The programme is the biggest attempt yet to extend the “people’s republic’s” reach into government-controlled areas. Previous examples include claims that a cell of the “DNR” ruling party, Donetsk Republic, has started work in government-controlled Sloviansk (see Newsletter Nr. 14).

 

  1. Separatists deny involvement in Ukrainian intelligence officer’s death

Meanwhile, the wave of assassinations in Donbass continued. However, for the first time in many months the victim was not a separatist commander but a senior Ukrainian officer. Oleksandr Kharaberyush, the deputy head of the SBU’s counterintelligence operations in the Donetsk region, was killed when a bomb ripped through his SUV on March 31 in Mariupol.  Ukrainian police quickly pointed fingers to the separatists, who denied any involvement.
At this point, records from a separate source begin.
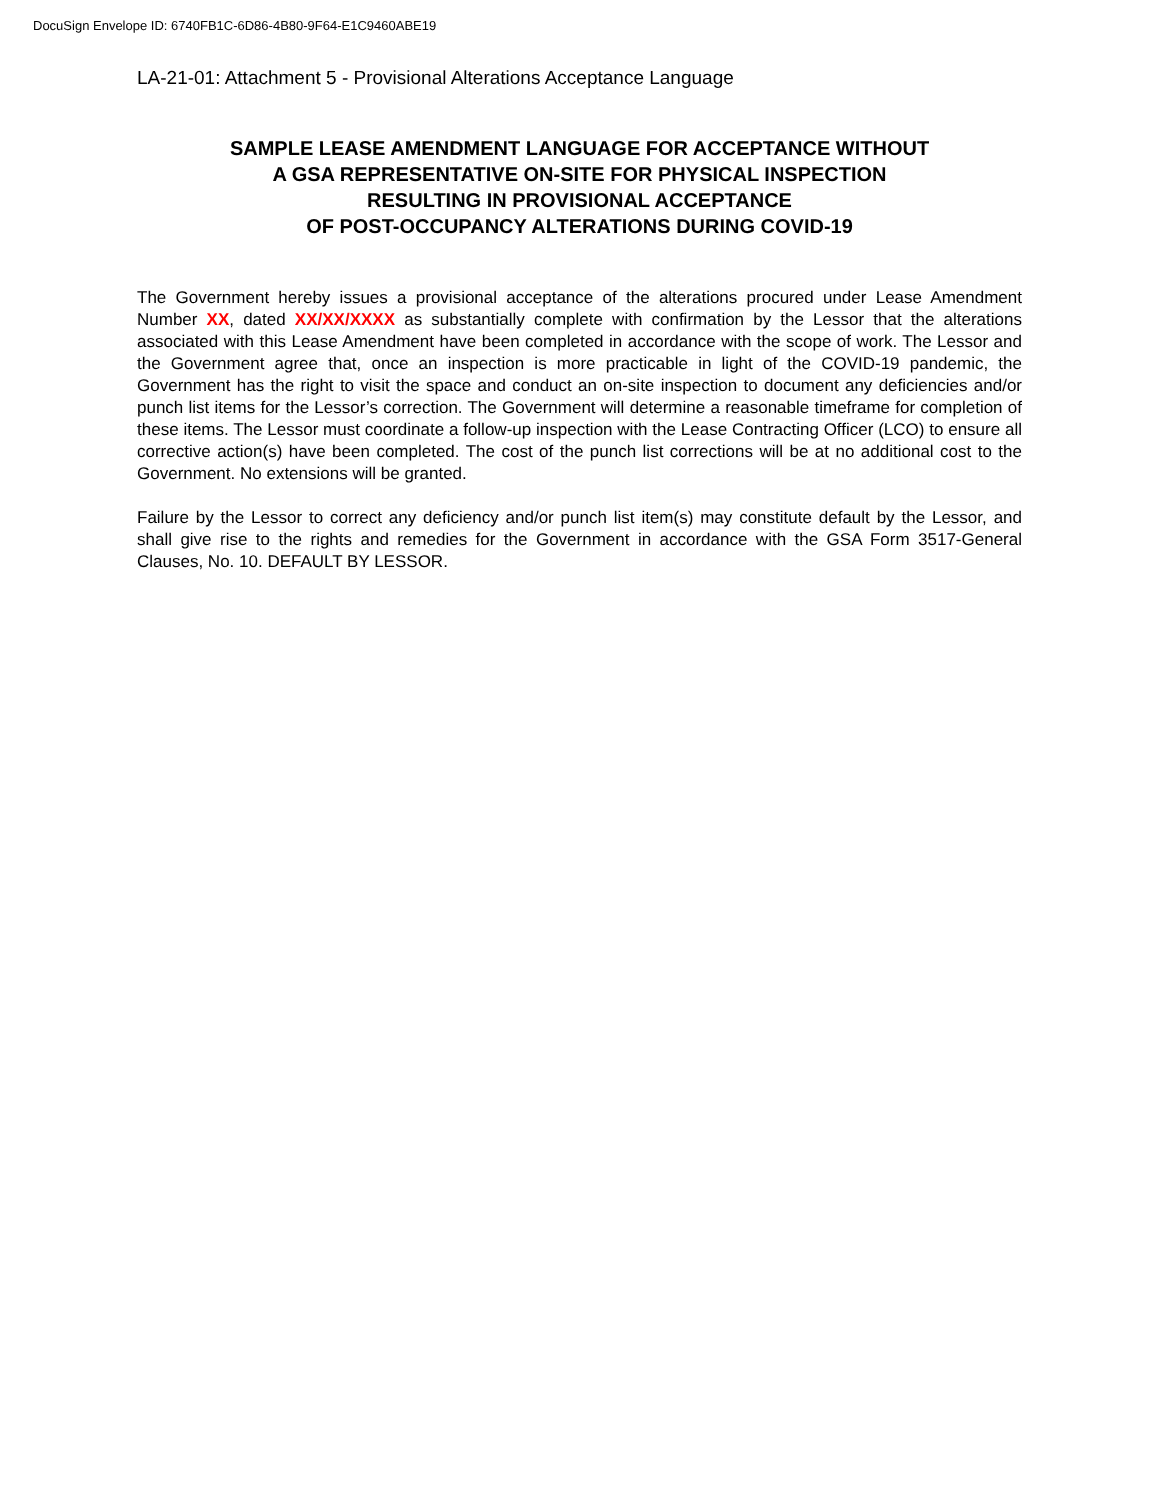DocuSign Envelope ID: 6740FB1C-6D86-4B80-9F64-E1C9460ABE19
LA-21-01: Attachment 5 - Provisional Alterations Acceptance Language
SAMPLE LEASE AMENDMENT LANGUAGE FOR ACCEPTANCE WITHOUT
A GSA REPRESENTATIVE ON-SITE FOR PHYSICAL INSPECTION
RESULTING IN PROVISIONAL ACCEPTANCE
OF POST-OCCUPANCY ALTERATIONS DURING COVID-19
The Government hereby issues a provisional acceptance of the alterations procured under Lease Amendment Number XX, dated XX/XX/XXXX as substantially complete with confirmation by the Lessor that the alterations associated with this Lease Amendment have been completed in accordance with the scope of work. The Lessor and the Government agree that, once an inspection is more practicable in light of the COVID-19 pandemic, the Government has the right to visit the space and conduct an on-site inspection to document any deficiencies and/or punch list items for the Lessor’s correction. The Government will determine a reasonable timeframe for completion of these items. The Lessor must coordinate a follow-up inspection with the Lease Contracting Officer (LCO) to ensure all corrective action(s) have been completed. The cost of the punch list corrections will be at no additional cost to the Government. No extensions will be granted.
Failure by the Lessor to correct any deficiency and/or punch list item(s) may constitute default by the Lessor, and shall give rise to the rights and remedies for the Government in accordance with the GSA Form 3517-General Clauses, No. 10. DEFAULT BY LESSOR.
The Donetsk “Security Ministry”, known under its Russian acronym MGB, said in a statement that it does “not employ terrorist methods unlike the Ukrainian special services,” adding that the “DNR” will “sooner or later” restore its territorial integrity – i.e. conquer all of Donetsk region.

The MGB was referring to captured Ukrainian soldiers who were shown on videos by the Luhansk Security Ministry last month, where they confessed in carrying out the assassination of “LNR” military commander Oleg Anashchenko (see Newsletter Nr. 19). Anashchenko was killed by a car bomb on February 4. Four days later, prominent Donetsk field commander Mikhail Tolstykh was killed in his office by yet unidentified attackers. The separatists blame Ukrainian special forces for both killings.